[SERVER-30391] Add QoS features to MongoDB Created: 28/Jul/17  Updated: 06/Dec/22  Resolved: 08/Dec/21

Status: Closed
Project: Core Server
Component/s: Usability
Affects Version/s: None
Fix Version/s: None

Type: Improvement Priority: Major - P3
Reporter: Karolin Varner Assignee: Backlog - Service Architecture
Resolution: Won't Do Votes: 1
Labels: None
Remaining Estimate: Not Specified
Time Spent: Not Specified
Original Estimate: Not Specified

Assigned Teams:
Service Arch
Participants:

 Description   

I am currently writing an application that generates sustained, heavy writes for about one hour at >200Mbit/s. This application is regularly causing performance issues on the mongodb side.

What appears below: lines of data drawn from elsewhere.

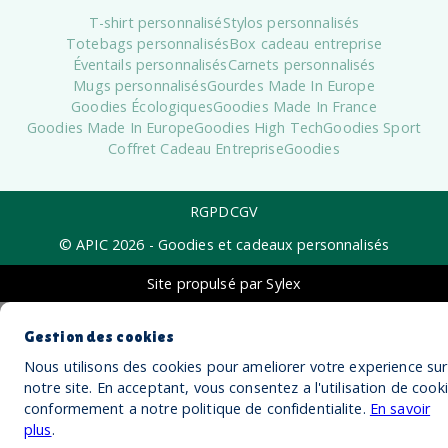
T-shirt personnalisé
Stylos personnalisés
Totebags personnalisés
Box cadeau entreprise
Éventails personnalisés
Carnets personnalisés
Mugs personnalisés
Gourdes Made In Europe
Goodies Écologiques
Goodies Made In France
Goodies Made In Europe
Goodies High Tech
Goodies Sport
Coffret Cadeau Entreprise
Goodies
RGPD
CGV
© APIC
2026
- Goodies et cadeaux personnalisés
Site propulsé par Sylex
Gestion des cookies
Nous utilisons des cookies pour ameliorer votre experience sur
notre site. En acceptant, vous consentez a l'utilisation de cook
conformement a notre politique de confidentialite.
En savoir
plus
.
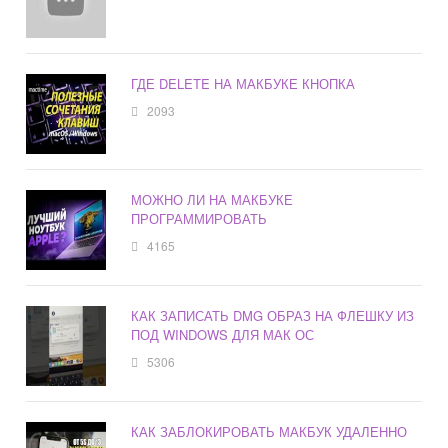
ГДЕ DELETE НА МАКБУКЕ КНОПКА
2093
МОЖНО ЛИ НА МАКБУКЕ
ПРОГРАММИРОВАТЬ
4165
КАК ЗАПИСАТЬ DMG ОБРАЗ НА ФЛЕШКУ ИЗ
ПОД WINDOWS ДЛЯ МАК ОС
5306
КАК ЗАБЛОКИРОВАТЬ МАКБУК УДАЛЕННО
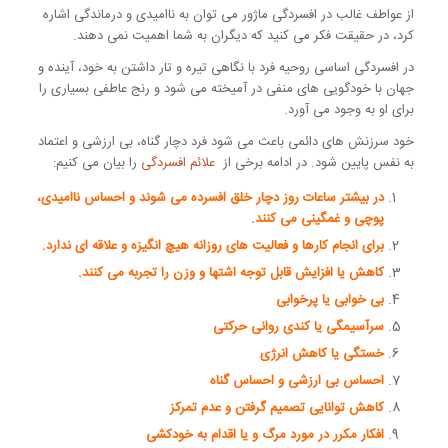
از عواطف غالب در افسردگی ماژور می توان به ناامیدی و درماندگی اشاره
کرد، در حقیقت فکر می کنید که دیگران به شما اهمیت نمی دهند.
در افسردگی اساسی روحیه فرد با نگاهی تیره و تار داشتن به خود، آینده و
جهان با خودگویی های منفی در آمیخته می شود و رنج عاطفی بسیاری را
برای او به وجود می آورد.
خود سرزنش های دائمی باعث می شود فرد دچار گناه، بی ارزشی و اعتماد
به نفس پایین شود. در ادامه برخی از
علائم افسردگی
را بیان می کنیم:
در بیشتر ساعات روز دچار خلق افسرده می شوند و احساس ناامیدی،
پوچی و غمگینی می کنند.
برای انجام کارها و فعالیت های روزانه هیچ انگیزه و علاقه ای ندارد.
کاهش یا افزایش قابل توجه اشتها و وزن را تجربه می کنند.
بی خوابی یا پرخوابی
سرآسیمگی یا کندی روانی حرکتی
خستگی یا کاهش انرژی
احساس بی ارزشی و احساس گناه
کاهش توانایی تصمیم گرفتن و عدم تمرکز
افکار مکرر در مورد مرگ و یا اقدام به خودکشی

It currently runs relatively fine on our atlas production setup using write-concern: majority and a single insertation thread, but it is causing very high loads (>90% disk utilization) on our test setup. This is in would be desired (maxing out the server's resources is good because we get more performance), but we had a db crash in the past (https://jira.mongodb.org/browse/MMSSUPPORT-14543 caused probably by a performance difference between the primary and replication – https://jira.mongodb.org/browse/SERVER-24242) and we are still not sure this could not happen again.

In addition, using write-concern: majority causes a significant latency wich seems to be slowing down our application by a lot (now taking 3h instead of 1h since I activated this).

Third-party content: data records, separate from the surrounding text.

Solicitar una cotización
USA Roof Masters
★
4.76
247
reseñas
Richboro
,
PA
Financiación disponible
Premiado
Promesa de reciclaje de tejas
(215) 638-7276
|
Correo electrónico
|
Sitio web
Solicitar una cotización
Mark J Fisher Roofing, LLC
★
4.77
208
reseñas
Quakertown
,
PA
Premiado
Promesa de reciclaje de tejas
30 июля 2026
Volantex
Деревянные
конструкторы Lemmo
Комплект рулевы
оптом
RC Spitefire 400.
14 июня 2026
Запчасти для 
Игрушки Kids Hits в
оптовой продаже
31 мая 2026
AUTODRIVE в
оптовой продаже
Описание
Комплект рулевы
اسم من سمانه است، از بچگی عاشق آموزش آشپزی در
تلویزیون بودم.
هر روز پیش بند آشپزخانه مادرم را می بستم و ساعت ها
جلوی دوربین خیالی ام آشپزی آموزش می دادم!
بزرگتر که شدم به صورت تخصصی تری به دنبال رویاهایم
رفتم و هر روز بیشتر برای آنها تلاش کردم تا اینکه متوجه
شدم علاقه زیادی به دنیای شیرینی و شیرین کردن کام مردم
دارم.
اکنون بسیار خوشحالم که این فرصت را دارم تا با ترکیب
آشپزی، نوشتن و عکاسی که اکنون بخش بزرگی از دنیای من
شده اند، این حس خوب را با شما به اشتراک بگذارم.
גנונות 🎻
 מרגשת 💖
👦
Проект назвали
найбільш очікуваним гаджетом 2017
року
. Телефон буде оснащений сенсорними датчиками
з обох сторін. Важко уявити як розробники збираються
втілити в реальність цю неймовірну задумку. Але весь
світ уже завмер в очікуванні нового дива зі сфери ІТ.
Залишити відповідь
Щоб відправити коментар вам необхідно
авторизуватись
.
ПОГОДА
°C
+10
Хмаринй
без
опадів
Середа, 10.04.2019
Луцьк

It would be very useful if there was a way to explicitly mark operations as high-impact/best-effort/background jobs. Mongodb should make sure that all operations that are not marked in such a way are given priority before the high-impact tasks. Mongodb should also make sure that high-impact operations can never overtax the server; these operations should either be rejected or blocked until enough resources are available to process them.

(Blocking would be very useful because then on my side I could write a scheduler that reduces the number of insertation threads or throttles them when many jobs are rejected).

This way it would be possible to operate high-load jobs at maximum efficiency without stealing resources from routine operations.



 Comments   
Comment by Karolin Varner [ 08/Aug/17 ]

Yup, that's why I filed the ticket.

Thank you for formatting the ticket well

Comment by Ramon Fernandez Marina [ 07/Aug/17 ]

Thanks for the additional details karo. Unfortunately MongoDB does not yet have some of the features you mention, so I'm going to update the summary of this ticket to reflect the larger request of QoS / admission control / etc. features and put it on our Backlog for future consideration.

Thanks,
Ramón.

Comment by Karolin Varner [ 01/Aug/17 ]

Hi Ramon,
mostly yes. Although limiting the number of ops for any process was not the intention of this ticket, quite the opposite; I meant more using the maximum number of available ops without degrading responsiveness for other operations.
Execution priorities sound right, except I would suggest adding a parameter to the write concern to let operations opt into a lower priority from the client without creating a new user on the server.

Also I am not sure if just introducing execution priorities would cut it; a very important point in this ticket for me is that it should never-ever be possible to degrade mongodb performance or the performance of other ops by hitting mongodb with a high load operation; so care would have to be taken not to make sure not to over-commit operations to mongodb; e.g. it should not be possible to increase replication lag significantly with a low-performance operation and that would mean that mongodb needs to keep an eye on the replication lag and start rejecting low-prio operations when it grows; I am not sure what the status on those kinds of QoS features is so maybe the ticket would be enough

Comment by Ramon Fernandez Marina [ 01/Aug/17 ]

karo, if I understand correctly, the functionality you're requesting is a subset of what could be accomplished with SERVER-15072, specifically if the following was implemented:

  • Limit the number/rate of operations that can be executed.
  • Define different execution priorities for different users.

I'm therefore inclined to close this ticket as a duplicate, and recommend you expand use cases in SERVER-15072, vote for it and watch it for updates.

Regards,
Ramón.

Comment by Karolin Varner [ 28/Jul/17 ]

By significant latency I mean that we need to wait for some secondaries to actually accept the operation; this takes time in which primary and secondaries are not optimally used. It would be better if we could actually send data at the rate of the slowest part in the write pipeline.

The application causing this load is a multithreaded C++ application and runs on a server with 8cores/16threads.

Generated at Thu Feb 08 04:23:39 UTC 2024 using Jira 9.7.1#970001-sha1:2222b88b221c4928ef0de3161136cc90c8356a66.